Breakfast in bed for widowed mother-of-two Mel (Parker) isn't a glass of Sunny D and a bowl of Cheerios.
It's a syringe loaded with heroin served up on a tray by her 10-year-old son to save her the bother of preparing it herself.
"You did mix this properly," she asks young Paul (Eden). "Yeah, I've seen you do it enough times," is his reply.
And so the tone is set for this bleak delve into the sordid lives of drug-ravaged families eking out a bare existence on Britain's sink estates.
Paul is the surrogate father to the family after Mel succumbed to the lure of the needle when her husband died of a heart attack.
She's in thrall and hock to pusher Lenny (Wenham) and her only friend is the similarly addicted Vicki (Marsha Thomason), who turns tricks to finance her habit.
Living in the shadow of West Ham's ground, their prospects of playing happy families are about as bleak as the Hammers staying in the Premiership.
It's a tale of despair, false hope and grim resignation - and that's just the football club.
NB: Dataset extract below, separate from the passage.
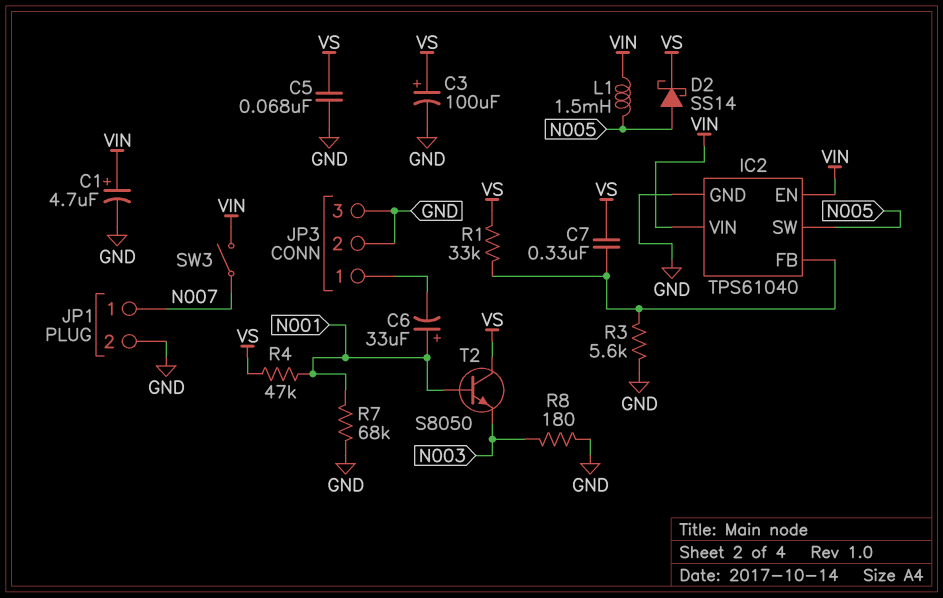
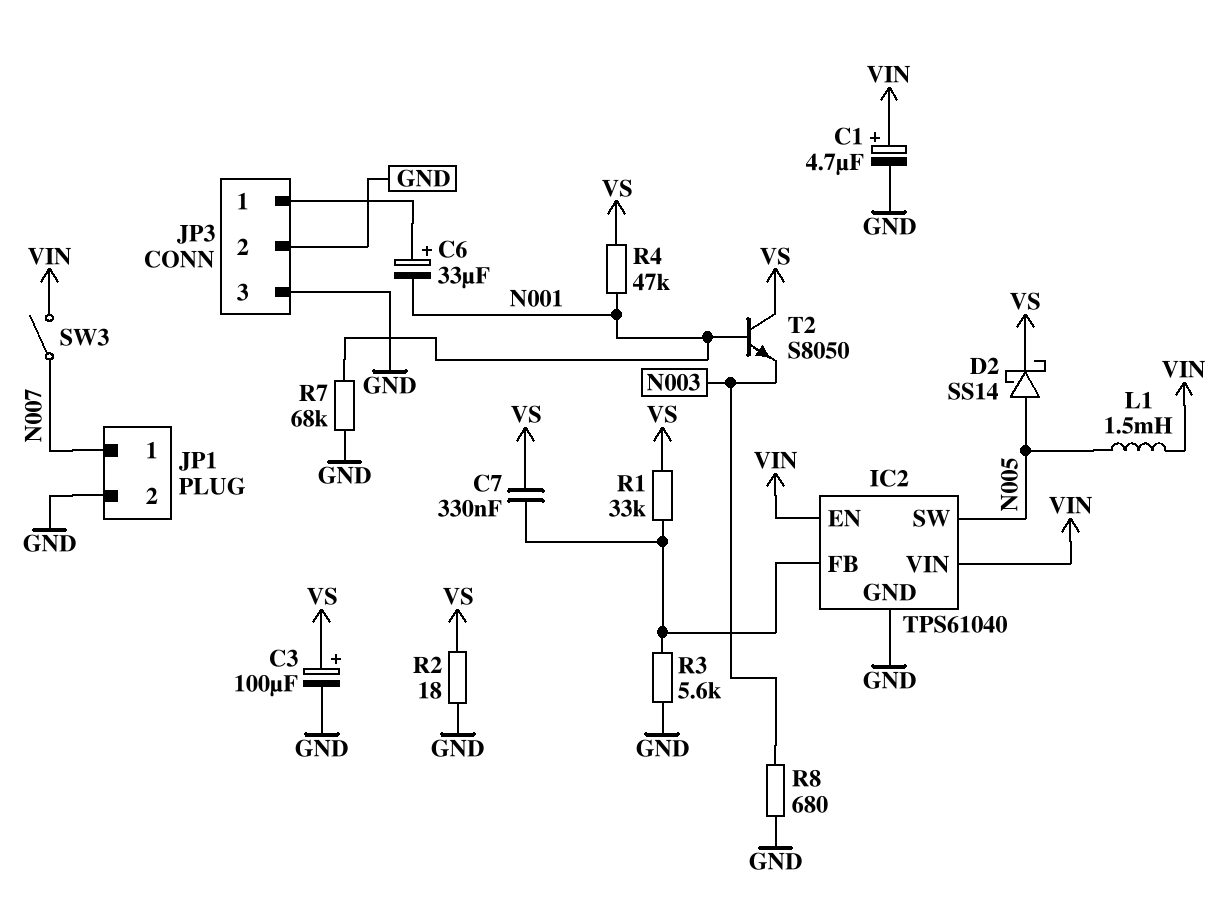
C5: 68nF (GND, VS) -> none
C6: 33uF (plus N001, minus JP3/1) -> 33uF (plus JP3/1, minus N001)
R2: none -> 18 (GND, VS)
R8: 180 (GND, N003) -> 680 (GND, N003)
Actually, the litany of grinding pessimism stretches just a little too far when grand-dad is literally wheeled into the picture on a respirator. Enough, already.
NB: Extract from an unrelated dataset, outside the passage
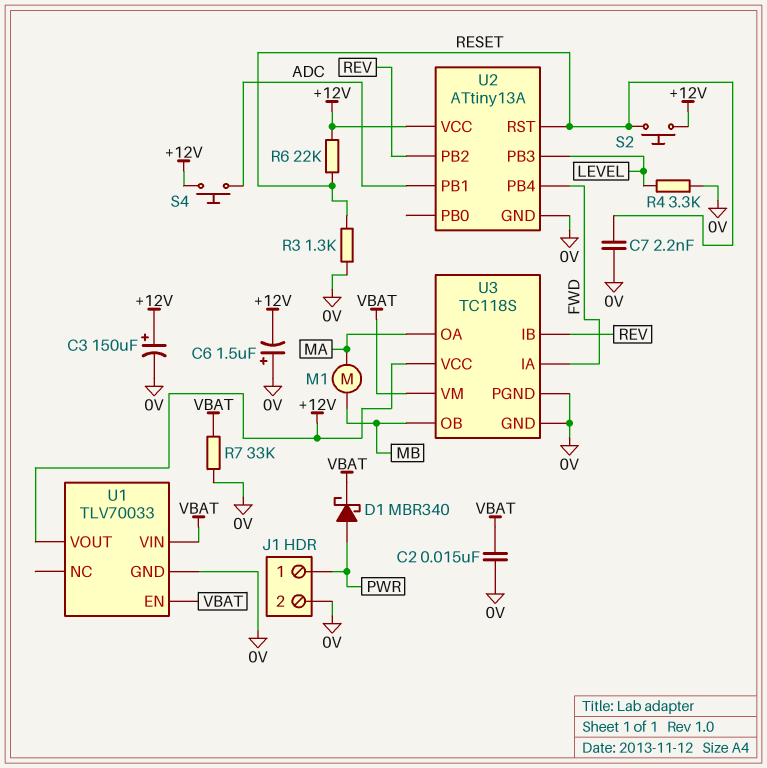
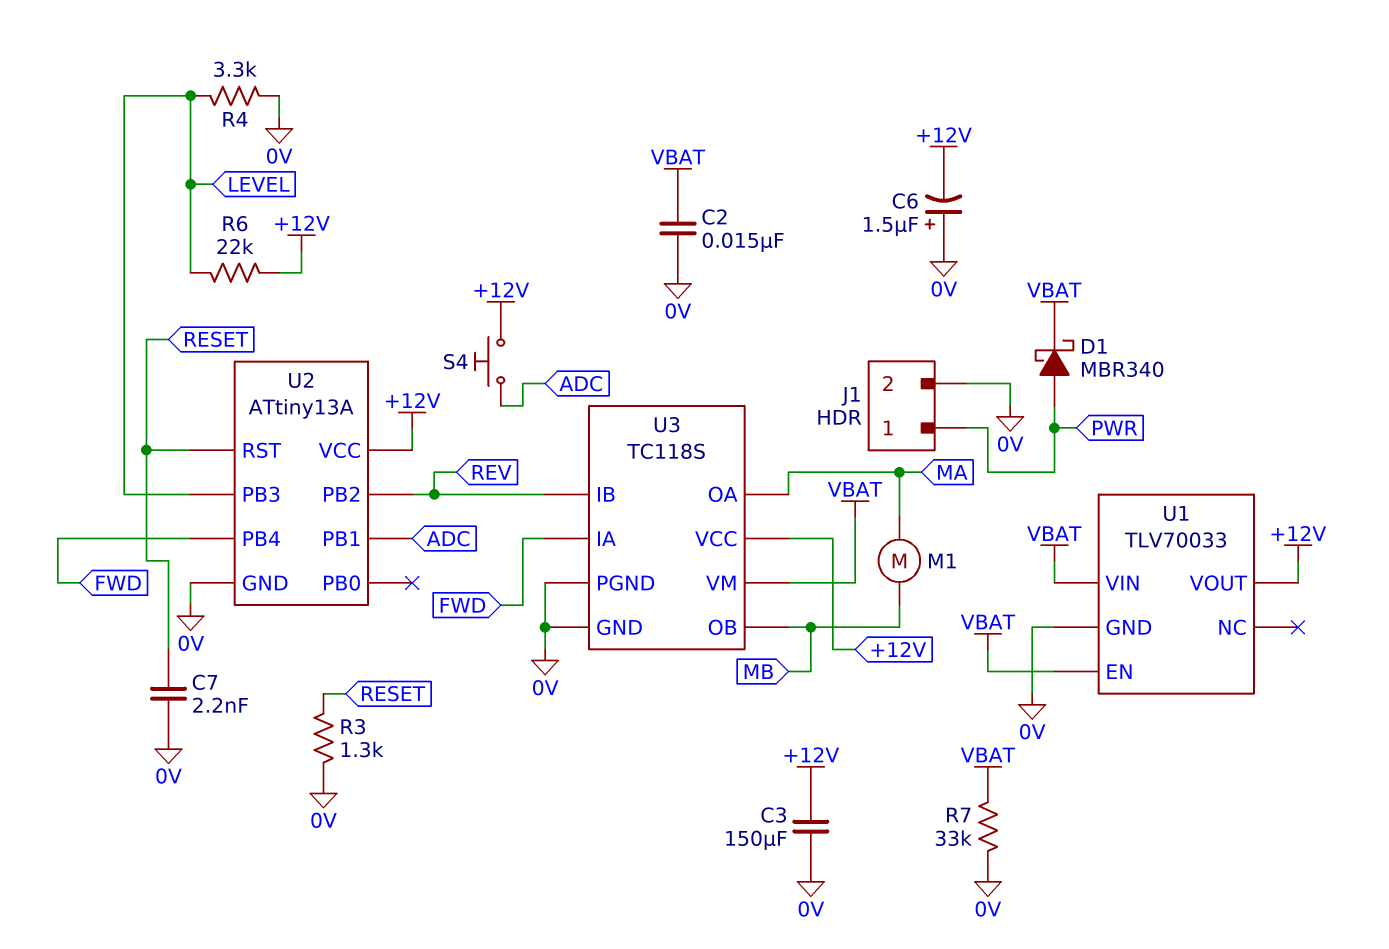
C3: 150uF (plus +12V, minus 0V) -> 150uF (+12V, 0V)
R6: 22k (+12V, RESET) -> 22k (+12V, LEVEL)
S2: button (+12V, RESET) -> none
This stands or falls on the quality of newcomer Eden's performance - and he turns in one just as strong as Jamie Bell in Billy Elliot.
However, unsurprisingly given the subject matter, this lacks the light and shade that made the latter so appealing.
The comic relief on offer has all the levity of a Christmas cracker in a morgue and never lightens the tone.
However, when things appear to be striding onto moral thin ice, they're just about saved by the quality of the writing and all-round excellence of the cast.
Imagine Albert Square declared a no-go zone by the Samaritans.